5. Your use of open bracketing in this poem is very interesting. Could you discuss what motivates you to do this, and what effect you hope to produce?
The open bracket means a lot to me. It not only makes one slow down before a word, but it also helps embrace a word toward or away from another. It opens a space...
In this poem I feel that the bracket comes in to mark a space that is hard to speak of, or describe. It has taken me 20 years (at least) to describe that savannah (rain. I could never ignore it. I could not do anything else during a rain storm. I pulled back the curtains and I was taken by the light, the wind, and the water. Forget the show on TV, forget the math homework, there is a storm brewing outside.
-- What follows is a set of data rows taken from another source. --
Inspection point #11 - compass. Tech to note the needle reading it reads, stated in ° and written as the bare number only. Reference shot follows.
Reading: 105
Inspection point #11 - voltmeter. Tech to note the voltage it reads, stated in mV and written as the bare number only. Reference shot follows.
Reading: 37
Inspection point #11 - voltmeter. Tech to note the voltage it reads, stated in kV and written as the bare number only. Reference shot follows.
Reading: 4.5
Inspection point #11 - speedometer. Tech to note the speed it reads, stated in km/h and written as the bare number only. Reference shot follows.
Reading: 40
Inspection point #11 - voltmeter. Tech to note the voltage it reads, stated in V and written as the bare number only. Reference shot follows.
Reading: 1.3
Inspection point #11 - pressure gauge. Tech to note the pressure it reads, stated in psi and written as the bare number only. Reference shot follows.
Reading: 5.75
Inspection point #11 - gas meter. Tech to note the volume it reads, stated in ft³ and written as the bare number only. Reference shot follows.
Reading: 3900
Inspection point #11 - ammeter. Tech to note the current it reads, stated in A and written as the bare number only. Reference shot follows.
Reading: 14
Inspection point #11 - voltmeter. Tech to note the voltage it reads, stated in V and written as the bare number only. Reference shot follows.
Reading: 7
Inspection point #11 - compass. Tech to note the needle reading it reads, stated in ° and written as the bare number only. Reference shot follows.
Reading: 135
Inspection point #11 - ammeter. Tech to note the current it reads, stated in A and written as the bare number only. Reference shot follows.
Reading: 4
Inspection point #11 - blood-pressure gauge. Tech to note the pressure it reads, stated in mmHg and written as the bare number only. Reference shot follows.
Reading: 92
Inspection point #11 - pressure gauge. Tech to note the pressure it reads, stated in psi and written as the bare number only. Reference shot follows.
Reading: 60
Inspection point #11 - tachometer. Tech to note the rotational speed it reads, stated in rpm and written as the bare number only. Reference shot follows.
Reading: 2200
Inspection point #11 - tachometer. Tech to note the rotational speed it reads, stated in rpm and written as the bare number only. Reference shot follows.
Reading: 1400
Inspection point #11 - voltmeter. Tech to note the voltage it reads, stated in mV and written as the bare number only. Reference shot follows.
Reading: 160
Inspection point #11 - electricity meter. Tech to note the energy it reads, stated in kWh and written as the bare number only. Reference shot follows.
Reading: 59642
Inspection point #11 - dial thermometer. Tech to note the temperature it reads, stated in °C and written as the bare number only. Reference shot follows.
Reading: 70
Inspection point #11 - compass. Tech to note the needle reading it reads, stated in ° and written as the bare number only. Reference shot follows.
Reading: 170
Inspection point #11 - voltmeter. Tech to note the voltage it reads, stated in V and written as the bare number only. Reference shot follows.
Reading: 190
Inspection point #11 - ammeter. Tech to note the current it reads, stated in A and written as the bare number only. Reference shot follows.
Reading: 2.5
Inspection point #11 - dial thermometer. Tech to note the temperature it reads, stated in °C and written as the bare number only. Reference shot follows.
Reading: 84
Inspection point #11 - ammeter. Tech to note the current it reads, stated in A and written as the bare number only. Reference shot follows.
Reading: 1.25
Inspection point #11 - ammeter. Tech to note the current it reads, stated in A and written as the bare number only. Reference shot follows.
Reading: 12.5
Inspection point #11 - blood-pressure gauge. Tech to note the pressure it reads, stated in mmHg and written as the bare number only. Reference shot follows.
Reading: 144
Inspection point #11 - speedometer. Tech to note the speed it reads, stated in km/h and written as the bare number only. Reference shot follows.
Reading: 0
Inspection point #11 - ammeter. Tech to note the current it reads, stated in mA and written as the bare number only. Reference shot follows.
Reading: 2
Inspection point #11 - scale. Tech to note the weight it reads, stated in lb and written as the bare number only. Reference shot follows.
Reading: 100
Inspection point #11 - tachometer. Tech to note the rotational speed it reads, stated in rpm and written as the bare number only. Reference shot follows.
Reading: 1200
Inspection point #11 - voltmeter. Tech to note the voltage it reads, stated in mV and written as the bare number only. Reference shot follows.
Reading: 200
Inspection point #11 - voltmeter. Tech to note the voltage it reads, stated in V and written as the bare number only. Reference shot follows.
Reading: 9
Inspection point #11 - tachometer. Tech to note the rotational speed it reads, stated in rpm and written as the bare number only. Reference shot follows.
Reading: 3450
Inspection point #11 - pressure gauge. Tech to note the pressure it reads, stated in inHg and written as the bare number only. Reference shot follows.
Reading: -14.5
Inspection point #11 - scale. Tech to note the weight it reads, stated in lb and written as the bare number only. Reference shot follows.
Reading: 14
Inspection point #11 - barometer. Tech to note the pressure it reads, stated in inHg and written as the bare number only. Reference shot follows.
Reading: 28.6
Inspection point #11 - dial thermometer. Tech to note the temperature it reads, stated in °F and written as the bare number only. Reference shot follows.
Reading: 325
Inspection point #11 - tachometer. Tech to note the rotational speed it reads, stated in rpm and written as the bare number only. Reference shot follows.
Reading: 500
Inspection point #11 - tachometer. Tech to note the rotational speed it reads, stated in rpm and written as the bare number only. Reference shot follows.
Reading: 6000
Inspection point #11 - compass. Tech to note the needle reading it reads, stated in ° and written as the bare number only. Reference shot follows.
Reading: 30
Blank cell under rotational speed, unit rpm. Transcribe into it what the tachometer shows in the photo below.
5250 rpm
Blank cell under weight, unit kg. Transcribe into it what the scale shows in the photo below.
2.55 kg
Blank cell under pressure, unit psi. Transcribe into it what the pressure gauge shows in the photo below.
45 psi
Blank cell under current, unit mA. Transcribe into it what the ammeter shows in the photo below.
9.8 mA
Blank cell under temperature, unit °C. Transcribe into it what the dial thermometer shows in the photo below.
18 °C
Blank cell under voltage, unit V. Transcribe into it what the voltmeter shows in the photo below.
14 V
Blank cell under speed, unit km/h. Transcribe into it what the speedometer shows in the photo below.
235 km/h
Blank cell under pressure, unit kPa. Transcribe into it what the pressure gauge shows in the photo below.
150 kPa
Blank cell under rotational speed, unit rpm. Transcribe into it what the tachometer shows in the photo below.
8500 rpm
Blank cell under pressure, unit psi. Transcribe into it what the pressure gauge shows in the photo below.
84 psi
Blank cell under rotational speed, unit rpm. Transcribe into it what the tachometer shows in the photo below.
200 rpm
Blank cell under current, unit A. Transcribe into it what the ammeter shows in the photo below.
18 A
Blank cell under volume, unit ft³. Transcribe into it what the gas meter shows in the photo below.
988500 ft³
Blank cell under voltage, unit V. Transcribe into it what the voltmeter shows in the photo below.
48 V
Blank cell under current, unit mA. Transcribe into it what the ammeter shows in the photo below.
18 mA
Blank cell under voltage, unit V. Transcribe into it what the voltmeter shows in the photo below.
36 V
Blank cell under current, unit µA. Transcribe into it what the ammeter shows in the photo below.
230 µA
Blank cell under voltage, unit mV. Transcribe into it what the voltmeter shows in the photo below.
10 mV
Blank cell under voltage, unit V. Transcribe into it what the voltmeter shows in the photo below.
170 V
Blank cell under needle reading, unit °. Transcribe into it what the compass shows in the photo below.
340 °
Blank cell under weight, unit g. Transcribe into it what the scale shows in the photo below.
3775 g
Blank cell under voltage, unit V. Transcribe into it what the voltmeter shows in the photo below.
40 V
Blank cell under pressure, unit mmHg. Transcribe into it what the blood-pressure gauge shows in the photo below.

And this show will only last for a little while. Part of it was the quickness, and the intensity it came and went with. So saying “rain” is not adequate.
Then there is how we observe this event. Our approach, and our attitude. In this case the bracket opens before (my mouth open....
And toward the end of the poem, what is the effect on me of the event I have observed. In this case (washed, atoned, brighter...
Once a parenthesis opens the reader expects it to close. But I do not close them, and one reason is: because the world does not work that way. Instead they kind of nest in each other, just like our observations, our attitudes, and the effects all nest together. I am aware that is also unsettling. I am not afraid to unsettle my reader. I do not want them to come into the poem with the too many expectations with which we move through life. Once we open the parenthesis and let the world in, like with the storm, we can rarely control what will happen, even if we would like to think we can. The tree in the backyard snapped and impaled our roof once. So don’t expect me to close them any time soon.
Contact Daniela:
daniela(at)livingcode.org
3 comments:
refreshing poetry...i love the instant mood of this poem...mother africa has many children and you are one of them...bee's knees.
Daniela, am reading this poem again for sure. there's nothing like a poem that gives u vivid imagery. this poem does that very well. it picks up and carries you with it. allowing you to feel, touch, smell, taste... its vivid and clear in theme. very well done.
Your comments are gifts to me. Thank you.